[Task directions]: Copy out every line of text in the data below word for word, keeping the pictures out of your answer.

--- Data shown ---

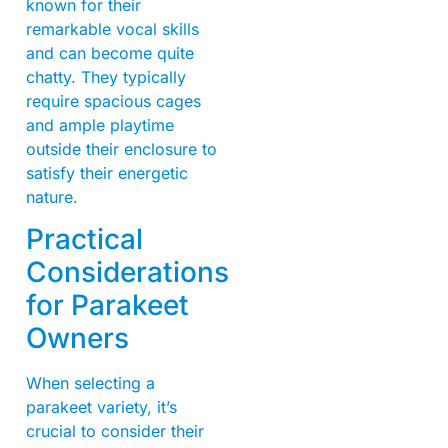
known for their
remarkable vocal skills
and can become quite
chatty. They typically
require spacious cages
and ample playtime
outside their enclosure to
satisfy their energetic
nature.
Practical
Considerations
for Parakeet
Owners
When selecting a
parakeet variety, it’s
crucial to consider their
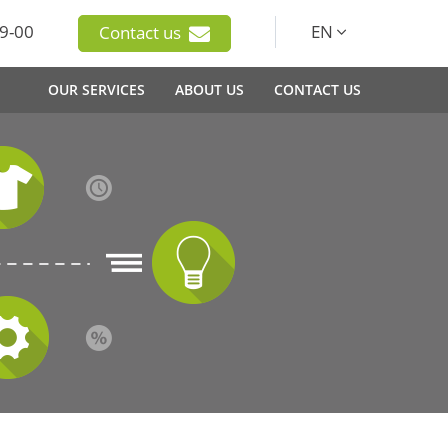
9-00
EN
Contact us
OUR SERVICES
ABOUT US
CONTACT US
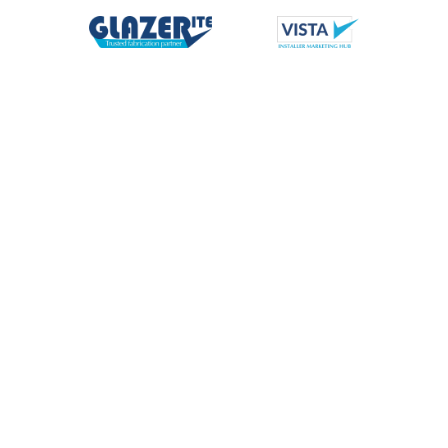
News
All
Commercial
Enhanced Benefits
Events
Glazerite
Marketing Support
Nationwide Delivery
News
People
Product
Supply Partners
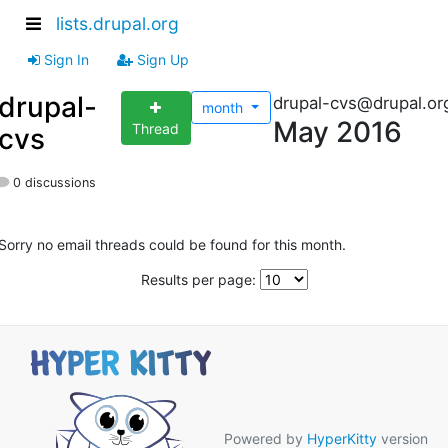
lists.drupal.org
Sign In
Sign Up
drupal-
drupal-cvs@drupal.or
month
May 2016
Thread
cvs
0 discussions
Sorry no email threads could be found for this month.
Results per page:
Powered by
HyperKitty
version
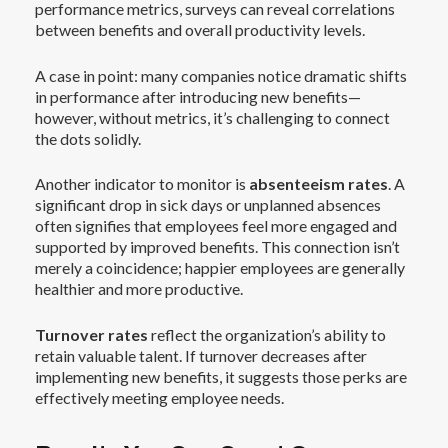
performance metrics, surveys can reveal correlations
between benefits and overall productivity levels.
A case in point: many companies notice dramatic shifts
in performance after introducing new benefits—
however, without metrics, it’s challenging to connect
the dots solidly.
Another indicator to monitor is
absenteeism rates
. A
significant drop in sick days or unplanned absences
often signifies that employees feel more engaged and
supported by improved benefits. This connection isn’t
merely a coincidence; happier employees are generally
healthier and more productive.
Turnover rates
reflect the organization’s ability to
retain valuable talent. If turnover decreases after
implementing new benefits, it suggests those perks are
effectively meeting employee needs.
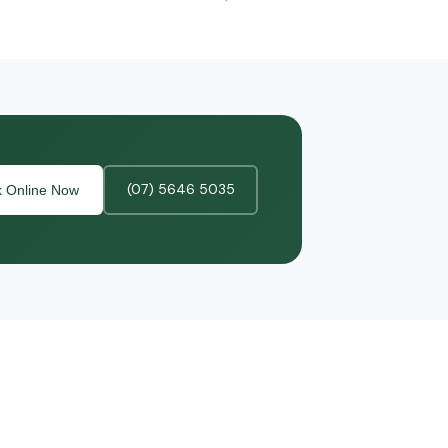
(07) 5646 5035
 Online Now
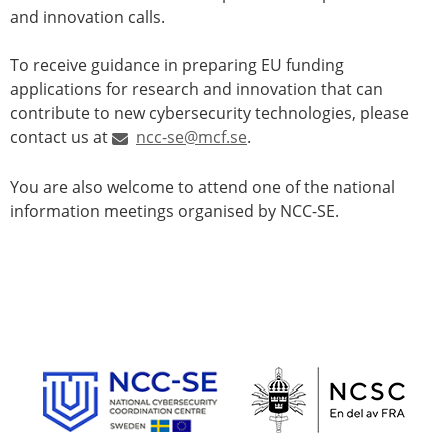
and innovation calls.
To receive guidance in preparing EU funding
applications for research and innovation that can
contribute to new cybersecurity technologies, please
contact us at
ncc-se@mcf.se
.
You are also welcome to attend one of the national
information meetings organised by NCC-SE.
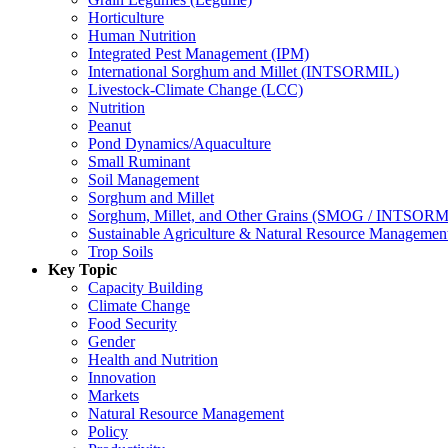
Horticulture
Human Nutrition
Integrated Pest Management (IPM)
International Sorghum and Millet (INTSORMIL)
Livestock-Climate Change (LCC)
Nutrition
Peanut
Pond Dynamics/Aquaculture
Small Ruminant
Soil Management
Sorghum and Millet
Sorghum, Millet, and Other Grains (SMOG / INTSORM
Sustainable Agriculture & Natural Resource Managem
Trop Soils
Key Topic
Capacity Building
Climate Change
Food Security
Gender
Health and Nutrition
Innovation
Markets
Natural Resource Management
Policy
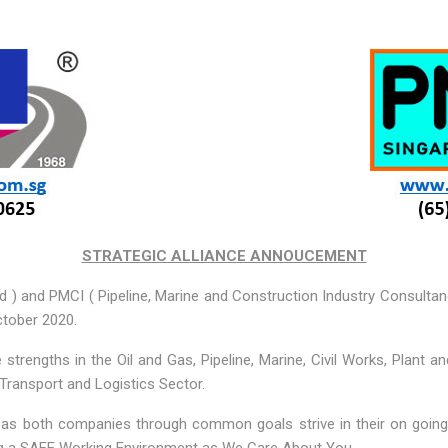
STRATEGIC ALLIANCE ANNOUCEMENT
d ) and PMCI ( Pipeline, Marine and Construction Industry Consultan
ctober 2020.
 strengths in the Oil and Gas, Pipeline, Marine, Civil Works, Plant a
 Transport and Logistics Sector.
on as both companies through common goals strive in their on going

---

[Response area]:
known for their
remarkable vocal skills
and can become quite
chatty. They typically
require spacious cages
and ample playtime
outside their enclosure to
satisfy their energetic
nature.
Practical
Considerations
for Parakeet
Owners
When selecting a
parakeet variety, it’s
crucial to consider their
9-00
EN
Contact us
OUR SERVICES
ABOUT US
CONTACT US
News
All
Commercial
Enhanced Benefits
Events
Glazerite
Marketing Support
Nationwide Delivery
News
People
Product
Supply Partners
lists.drupal.org
Sign In
Sign Up
drupal-
drupal-cvs@drupal.or
month
May 2016
Thread
cvs
0 discussions
Sorry no email threads could be found for this month.
Results per page:
Powered by
HyperKitty
version
performance metrics, surveys can reveal correlations
between benefits and overall productivity levels.
A case in point: many companies notice dramatic shifts
in performance after introducing new benefits—
however, without metrics, it’s challenging to connect
the dots solidly.
Another indicator to monitor is
absenteeism rates
. A
significant drop in sick days or unplanned absences
often signifies that employees feel more engaged and
supported by improved benefits. This connection isn’t
merely a coincidence; happier employees are generally
healthier and more productive.
Turnover rates
reflect the organization’s ability to
retain valuable talent. If turnover decreases after
implementing new benefits, it suggests those perks are
effectively meeting employee needs.
(07) 5646 5035
 Online Now
and innovation calls.
To receive guidance in preparing EU funding
applications for research and innovation that can
contribute to new cybersecurity technologies, please
contact us at
ncc-se@mcf.se
.
You are also welcome to attend one of the national
information meetings organised by NCC-SE.
Horticulture
Human Nutrition
Integrated Pest Management (IPM)
International Sorghum and Millet (INTSORMIL)
Livestock-Climate Change (LCC)
Nutrition
Peanut
Pond Dynamics/Aquaculture
Small Ruminant
Soil Management
Sorghum and Millet
Sorghum, Millet, and Other Grains (SMOG / INTSORM
Sustainable Agriculture & Natural Resource Managem
Trop Soils
Key Topic
Capacity Building
Climate Change
Food Security
Gender
Health and Nutrition
Innovation
Markets
Natural Resource Management
Policy
STRATEGIC ALLIANCE ANNOUCEMENT
d ) and PMCI ( Pipeline, Marine and Construction Industry Consultan
ctober 2020.
 strengths in the Oil and Gas, Pipeline, Marine, Civil Works, Plant a
 Transport and Logistics Sector.
on as both companies through common goals strive in their on going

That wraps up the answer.